_WORK ITEM A_:
Answer these questions about the blog posts below:
(i) Which group originally sang the song that the Friday post adapts?
(ii) To whom is the adapted song dedicated?
(iii) What must the waiters at the seafood restaurant wear as a uniform?

PASSAGE PROVIDED Start Marker

Friday, March 30, 2012

Friday Songs With Callie: My Boy

Kitties, after a brief break for Mommie to go to Arkansas (AND NOT BRING ME BACK ANYTHING!!), Friday Songs have returned!
Today's song was orginally sung by The Temptations and was called My Girl.  I had to only change a couple of words to make this song perfect for me to sing. 

This song is dedicated to my Sweet Ba-Boo, Kozmo.

I've got sunshine on a cloudy day.
When it's cold outside I've got the month of May.
I guess you'd say
What can make me feel this way?
My boy (my boy, my boy)
Talkin' 'bout my boy (my Kozmo).

I've got so much honey the bees envy me.
I've got a sweeter song than the birds in the trees.
I guess you'd say
What can make me feel this way?
 My boy (my boy, my boy)
 Talkin' 'bout my boy (my Kozmo).

Thursday, March 29, 2012

Warning About A Bad Restaurant!!

Kitties, today’s Trouble’s Tall Tales has been pre-empted by this business review.  Last evening, I decided I deserved a night out on the town (with Mommie’s credit card of course!).  I put on my best bling-bling jeweled collar and called for a limo.  I picked out a new restaurant here in town that everyone has been raving about. 
This seafood restaurant has a very unique concept.  You go in and pick out your live entrée from the tanks.  The line outside was quite long and there seemed to be a lot of parents wanting to bring their children along (children at a four star restaurant??), but I decided to wait out my turn.  After entering, I started my tour of the food tanks. 
First up was some kind of strange black and white seafood that they were really pushing.  They were even making them jump through the air to prove to diners how healthy they were.  However, since there were a lot of diners interested in this entrée, I moved on.  The next food area contained a lovely selection of colorful yellow striped fish that looked yummy.  I decided on these for my entrée.  However, when I tapped on the tank to let the waiter know, all heck broke out.  The waiter, who this place forces to wear wet suits as a uniform (so unflattering on the waistline!) came running out and shooed me away!!

PASSAGE PROVIDED End Marker

_WORK ITEM B_:
Select every line of the records that contains the string "world". Case counts.

EXERCISE INPUT Start Marker

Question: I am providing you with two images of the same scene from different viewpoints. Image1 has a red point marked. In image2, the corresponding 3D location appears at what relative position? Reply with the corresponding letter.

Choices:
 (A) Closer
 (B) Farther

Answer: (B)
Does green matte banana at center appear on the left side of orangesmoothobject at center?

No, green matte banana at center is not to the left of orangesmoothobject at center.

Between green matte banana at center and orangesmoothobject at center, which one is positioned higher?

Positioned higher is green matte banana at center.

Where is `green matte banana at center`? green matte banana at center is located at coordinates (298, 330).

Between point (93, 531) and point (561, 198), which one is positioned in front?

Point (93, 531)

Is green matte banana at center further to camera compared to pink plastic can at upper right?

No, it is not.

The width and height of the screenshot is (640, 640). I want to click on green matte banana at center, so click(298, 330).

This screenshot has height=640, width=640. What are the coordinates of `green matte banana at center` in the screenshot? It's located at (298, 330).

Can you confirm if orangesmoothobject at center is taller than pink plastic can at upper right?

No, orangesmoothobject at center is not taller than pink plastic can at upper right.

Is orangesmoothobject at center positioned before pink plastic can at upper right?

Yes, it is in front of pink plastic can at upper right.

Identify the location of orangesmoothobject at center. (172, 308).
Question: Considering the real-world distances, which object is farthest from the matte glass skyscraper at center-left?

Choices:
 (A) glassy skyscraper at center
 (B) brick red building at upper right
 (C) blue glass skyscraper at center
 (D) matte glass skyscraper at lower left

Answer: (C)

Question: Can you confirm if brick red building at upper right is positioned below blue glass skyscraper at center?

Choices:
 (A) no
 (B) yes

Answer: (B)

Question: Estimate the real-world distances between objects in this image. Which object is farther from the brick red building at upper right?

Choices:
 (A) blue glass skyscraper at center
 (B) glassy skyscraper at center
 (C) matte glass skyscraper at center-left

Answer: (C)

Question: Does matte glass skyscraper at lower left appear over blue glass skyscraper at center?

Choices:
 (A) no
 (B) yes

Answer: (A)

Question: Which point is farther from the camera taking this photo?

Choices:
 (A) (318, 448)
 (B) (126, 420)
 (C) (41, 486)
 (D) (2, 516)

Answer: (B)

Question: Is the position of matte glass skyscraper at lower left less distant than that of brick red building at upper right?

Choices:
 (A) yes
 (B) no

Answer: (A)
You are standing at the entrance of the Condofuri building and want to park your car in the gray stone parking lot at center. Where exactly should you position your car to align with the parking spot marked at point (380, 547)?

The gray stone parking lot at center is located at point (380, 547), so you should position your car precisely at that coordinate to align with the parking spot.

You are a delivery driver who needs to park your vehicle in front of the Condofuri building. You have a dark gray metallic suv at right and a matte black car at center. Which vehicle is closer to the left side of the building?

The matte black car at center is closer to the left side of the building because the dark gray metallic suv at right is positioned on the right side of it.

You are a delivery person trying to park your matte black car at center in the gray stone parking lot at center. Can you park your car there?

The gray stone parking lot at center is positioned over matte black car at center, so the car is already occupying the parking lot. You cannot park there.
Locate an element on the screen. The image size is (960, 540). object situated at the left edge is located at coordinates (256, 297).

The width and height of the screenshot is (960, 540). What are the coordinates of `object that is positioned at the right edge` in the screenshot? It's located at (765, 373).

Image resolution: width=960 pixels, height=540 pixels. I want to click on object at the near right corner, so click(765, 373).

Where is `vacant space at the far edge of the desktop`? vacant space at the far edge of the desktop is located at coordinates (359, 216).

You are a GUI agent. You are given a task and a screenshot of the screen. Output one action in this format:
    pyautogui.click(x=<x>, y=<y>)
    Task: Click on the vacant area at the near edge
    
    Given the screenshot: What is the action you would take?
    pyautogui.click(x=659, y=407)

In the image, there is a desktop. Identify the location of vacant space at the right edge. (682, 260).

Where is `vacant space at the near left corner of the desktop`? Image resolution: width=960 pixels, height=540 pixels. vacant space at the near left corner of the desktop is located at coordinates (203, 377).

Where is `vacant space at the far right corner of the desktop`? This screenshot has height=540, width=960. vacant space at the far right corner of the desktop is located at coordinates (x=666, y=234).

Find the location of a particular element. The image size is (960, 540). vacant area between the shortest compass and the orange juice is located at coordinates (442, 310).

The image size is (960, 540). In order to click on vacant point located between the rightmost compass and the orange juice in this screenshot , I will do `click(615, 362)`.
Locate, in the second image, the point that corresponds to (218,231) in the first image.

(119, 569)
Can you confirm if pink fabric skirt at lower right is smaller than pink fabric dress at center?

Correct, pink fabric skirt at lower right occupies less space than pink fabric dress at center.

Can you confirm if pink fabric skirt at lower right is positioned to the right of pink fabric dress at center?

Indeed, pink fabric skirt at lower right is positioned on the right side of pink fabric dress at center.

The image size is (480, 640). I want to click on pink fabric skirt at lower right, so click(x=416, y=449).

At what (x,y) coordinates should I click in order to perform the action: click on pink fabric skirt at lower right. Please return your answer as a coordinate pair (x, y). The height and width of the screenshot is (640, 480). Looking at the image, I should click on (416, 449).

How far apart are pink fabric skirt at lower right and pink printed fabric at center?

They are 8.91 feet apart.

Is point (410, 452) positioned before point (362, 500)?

EXERCISE INPUT End Marker

_WRITTEN RESPONSE A_:
(i) The Temptations
(ii) Kozmo, called "my Sweet Ba-Boo"
(iii) Wet suits

_WRITTEN RESPONSE B_:
Question: Considering the real-world distances, which object is farthest from the matte glass skyscraper at center-left?
Question: Estimate the real-world distances between objects in this image. Which object is farther from the brick red building at upper right?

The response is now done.